When long-term cohabitation doesn’t guarantee a property adjustment
Cosola & Moretto [2023] (No 2) [2022] FedCFamC1F 924
The matter of Cosola & Moretto sets out the circumstances of a de facto relationship of approximately 15 years where the primary judge determined that it was not just and equitable to adjust the property interests of the parties pursuant to s 90SM (3) of the Family Law Act 1975 (Cth).
Facts
The parties commenced cohabitation in January 2004 and separated in December 2018. The length of the relationship was approximately 15 years and there were no children of the relationship.
At the commencement of the relationship, the respondent owned a property (Property 1), subject to a debt to his parents. The appellant subsequently moved into Property 1 where they lived during the relationship. The appellant did not directly contribute to the costs or outgoings of Property 1.
Similarly, at the commencement of the relationship the appellant also owned her own property (Property 2), which was tenanted. The appellant exclusively retained any rental income received from Property 2. The respondent did not directly contribute to the costs or outgoings of Property 2.
In December 2003, the parties incorporated a company where the parties were equal shareholders, however the respondent was the sole director and sole employee. The appellant undertook banking and administrative roles for the company and had access to the company’s bank account. The respondent generated the income of the company by completing skilled work as a tradesman. The primary judge found that the only reason the company was established was because the respondent was a tradesman who was previously operating as a sole trader and he needed to establish a company to undertake work for another company. All costs and outgoings for the respondent’s Property 1 were met from the company bank account.
The appellant worked in a retail business and did not contribute her income earned from her employment into either the respondent’s bank account or the company’s bank account.
The appellant sought a property adjustment in her favour from the respondent’s property.
Outcome
At the time of separation, the appellant retained Property 2, and the respondent retained Property 1 which was still subject to the same debt that existed at the commencement of cohabitation.
The court determined that it would not be just and equitable to make an order altering the property interests of either party. In making this determination, the Court considered the following facts and circumstances of the parties:
-
That each party was free to deal with their assets as they pleased.
-
The primary judge found that the appellant dealt with Property 2 as she saw fit, without recourse to the respondent and without his knowledge. This included drawing down on the loan secured against Property 2 to lend monies to her son.
-
The parties did not intermingle their financial affairs.
-
The parties did not operate a personal joint bank account during the relationship, did not acquire real estate jointly or obtain any joint loans, and did not discuss how they would manage their financial affairs.
-
There was no evidence that the parties made any future plans for their life together. There was no evidence that the parties executed mutual wills, named each other as beneficiaries on their superannuation policies, or took out life insurances naming the other as a beneficiary.
-
The parties each dealt with their own real property, being their single biggest asset, free of consultation or consideration of the other party.
-
The appellant had the benefit of occupation of the respondent’s home rent free while making her own home available for use to her son.
-
Each party contributed by undertaking homemaking responsibilities.
Takeaways
The court revisited the principle set out in Bevan, stating that there must be “separate consideration of whether it is just and equitable to make any order altering property interests before the need to consider the extent which existing interests are to be altered and the manner in which that is to be done.”
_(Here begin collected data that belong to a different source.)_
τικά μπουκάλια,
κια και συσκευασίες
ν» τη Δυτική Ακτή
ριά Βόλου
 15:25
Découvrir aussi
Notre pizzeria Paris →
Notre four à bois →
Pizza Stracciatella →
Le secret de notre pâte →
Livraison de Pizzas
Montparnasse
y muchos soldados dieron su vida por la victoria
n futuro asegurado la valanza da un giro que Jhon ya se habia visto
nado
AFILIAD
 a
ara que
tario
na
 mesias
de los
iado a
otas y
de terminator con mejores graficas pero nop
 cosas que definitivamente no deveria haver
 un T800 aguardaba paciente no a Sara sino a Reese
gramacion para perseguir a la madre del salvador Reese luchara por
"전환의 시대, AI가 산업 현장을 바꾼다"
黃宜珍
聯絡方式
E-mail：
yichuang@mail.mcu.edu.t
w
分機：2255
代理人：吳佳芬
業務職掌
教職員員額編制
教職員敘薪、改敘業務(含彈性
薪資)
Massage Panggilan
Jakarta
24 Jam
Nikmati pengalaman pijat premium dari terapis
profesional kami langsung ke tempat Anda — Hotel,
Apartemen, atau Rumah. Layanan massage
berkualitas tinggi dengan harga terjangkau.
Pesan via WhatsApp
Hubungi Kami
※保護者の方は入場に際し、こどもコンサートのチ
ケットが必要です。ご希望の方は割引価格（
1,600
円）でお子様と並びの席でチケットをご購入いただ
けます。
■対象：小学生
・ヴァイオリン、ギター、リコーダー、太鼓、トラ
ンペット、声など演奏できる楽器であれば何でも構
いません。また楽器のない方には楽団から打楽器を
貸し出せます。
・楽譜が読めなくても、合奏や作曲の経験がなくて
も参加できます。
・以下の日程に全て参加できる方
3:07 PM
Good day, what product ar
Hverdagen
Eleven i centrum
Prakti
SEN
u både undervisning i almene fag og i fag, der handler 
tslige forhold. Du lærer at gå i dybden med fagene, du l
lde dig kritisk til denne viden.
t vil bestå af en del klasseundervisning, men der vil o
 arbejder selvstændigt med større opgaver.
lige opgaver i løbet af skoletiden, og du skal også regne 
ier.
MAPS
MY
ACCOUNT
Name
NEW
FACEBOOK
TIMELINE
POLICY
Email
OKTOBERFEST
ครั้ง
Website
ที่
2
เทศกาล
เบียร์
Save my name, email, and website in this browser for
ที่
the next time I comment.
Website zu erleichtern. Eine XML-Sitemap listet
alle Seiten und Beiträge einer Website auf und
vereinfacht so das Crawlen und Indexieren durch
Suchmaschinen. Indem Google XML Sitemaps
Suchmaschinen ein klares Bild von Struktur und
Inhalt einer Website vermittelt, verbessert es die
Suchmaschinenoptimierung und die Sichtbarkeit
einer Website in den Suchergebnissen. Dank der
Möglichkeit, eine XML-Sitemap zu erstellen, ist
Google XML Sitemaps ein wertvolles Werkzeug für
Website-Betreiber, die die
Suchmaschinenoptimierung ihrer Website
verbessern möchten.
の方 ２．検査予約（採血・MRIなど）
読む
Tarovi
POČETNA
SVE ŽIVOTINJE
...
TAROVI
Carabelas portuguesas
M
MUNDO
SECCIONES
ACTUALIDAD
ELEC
In determining whether an alteration of property interests is “just and equitable” the High Court highlighted its power to apply judicial discretion in Stanford where “the expression of ‘just and equitable’ is a qualitative description of a conclusion reached after examination of a range of potentially competing considerations.”
This decision puts paid to the perception of the family law jurisdiction that “everyone gets a prize” and particularly in circumstances of a long relationship such as 15 years. The Court determined that there must be a principled basis for altering a parties legal and equitable interests in property and the manner in which the party's conducted their financial affairs during the relationship is relevant to this consideration.